When the Clinton City Council discussed the issue at that time, projected savings amounted to approximately $150,000 for the city’s property owners. Now, the savings are predicted to be at least $125,000 and most likely more, City Administrator Gary Boden said, but start-up costs could escalate.

Boden reported at Tuesday’s Clinton City Council meeting that Clinton County is requesting more money from the other parties in the agreement — the cities of Clinton, Camanche and DeWitt — to help offset beginning operating costs for the first year.

During the original talks, the cities offered to pay more during the first year to help the county with its beginning costs.

However, that asking amount has grown, Boden said, and will lead to future conversations between the city of Clinton and the county about the final total.

“Now the county is suggesting they need more money,” Boden said. “Why can’t the county provide to it, too? It’s a good deal, though, and we’ll do something about that. If we don’t do this, the deal will be in significant jeopardy and I believe this deal is an incredible first step for an equitable distribution.”

The restructured 28E emergency dispatch service collection method will tax properties based solely on assessed evaluation of the entire county.
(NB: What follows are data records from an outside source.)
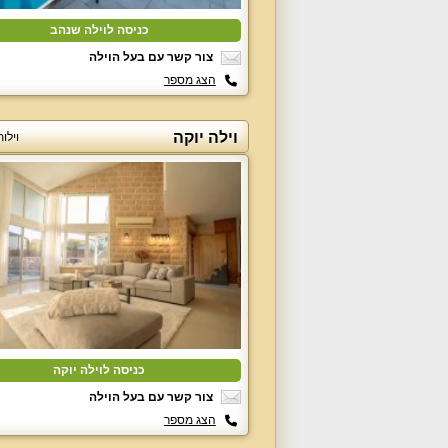
כניסה לוילה שנהב
צור קשר עם בעל הוילה
הצג מספר
וילה יוקה
וילו
כניסה לוילה יוקה
צור קשר עם בעל הוילה
הצג מספר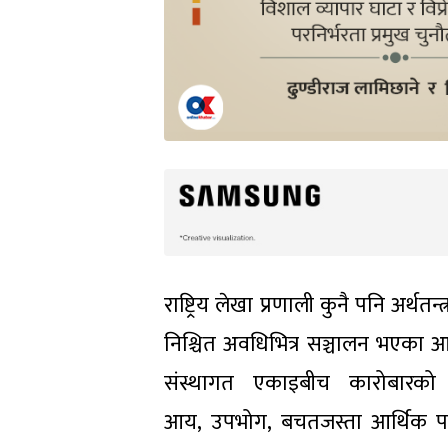
राष्ट्रिय लेखा प्रणाली कुनै पनि अर्थतन
निश्चित अवधिभित्र सञ्चालन भएका आर
संस्थागत एकाइबीच कारोबारको मा
आय, उपभोग, बचतजस्ता आर्थिक परि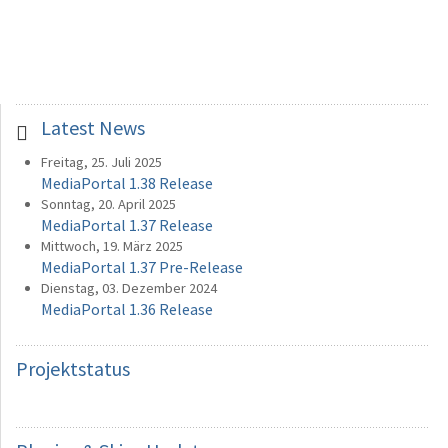
Latest News
Freitag, 25. Juli 2025
MediaPortal 1.38 Release
Sonntag, 20. April 2025
MediaPortal 1.37 Release
Mittwoch, 19. März 2025
MediaPortal 1.37 Pre-Release
Dienstag, 03. Dezember 2024
MediaPortal 1.36 Release
Projektstatus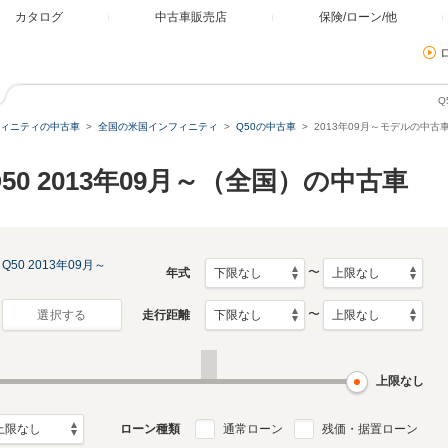
カタログ
中古車販売店
保険/ローン/他
Q
ィニティの中古車
全国の米国インフィニティ
Q50の中古車
2013年09月～モデルの中古
0 2013年09月～（全国）の中古車
Q50 2013年09月～
〜
年式
〜
走行距離
選択する
上限なし
ローン種類
通常ローン
残価・据置ローン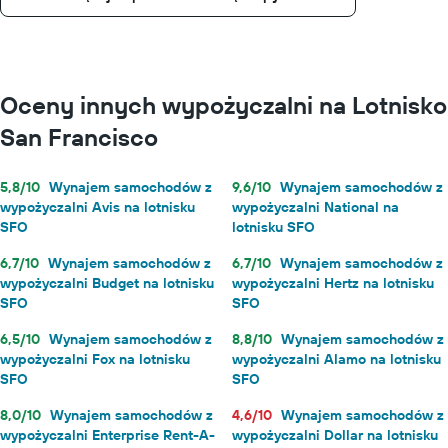
Oceny innych wypożyczalni na Lotnisko
San Francisco
5,8/10
Wynajem samochodów z
9,6/10
Wynajem samochodów z
wypożyczalni Avis na lotnisku
wypożyczalni National na
SFO
lotnisku SFO
6,7/10
Wynajem samochodów z
6,7/10
Wynajem samochodów z
wypożyczalni Budget na lotnisku
wypożyczalni Hertz na lotnisku
SFO
SFO
6,5/10
Wynajem samochodów z
8,8/10
Wynajem samochodów z
wypożyczalni Fox na lotnisku
wypożyczalni Alamo na lotnisku
SFO
SFO
8,0/10
Wynajem samochodów z
4,6/10
Wynajem samochodów z
wypożyczalni Enterprise Rent-A-
wypożyczalni Dollar na lotnisku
Fund allocation for the service will shift costs from the city’s budget to an independent agency, which will then collect the tax.

Boden said this procedure will eliminate the increased taxation on Clinton citizens. The previous system charged each individual property owners a fee in the county, including the cities of Camanche, DeWitt and Clinton, and also implemented a 42 percent charge to the city of Clinton.

“Can we get the money back?” Boden asked. “No. What’s done is done. If you’re not happy with the agreement, you can cancel it. But if you do that, you better have a plan B.”

Under Chapter 18 of the agreement, the county or the cities can request a formal alteration or cancel the agreement. The council agreed to pass the resolution and directed city staff to provide an update on its impact during the Clinton City Council Committee of the Whole meeting June 9.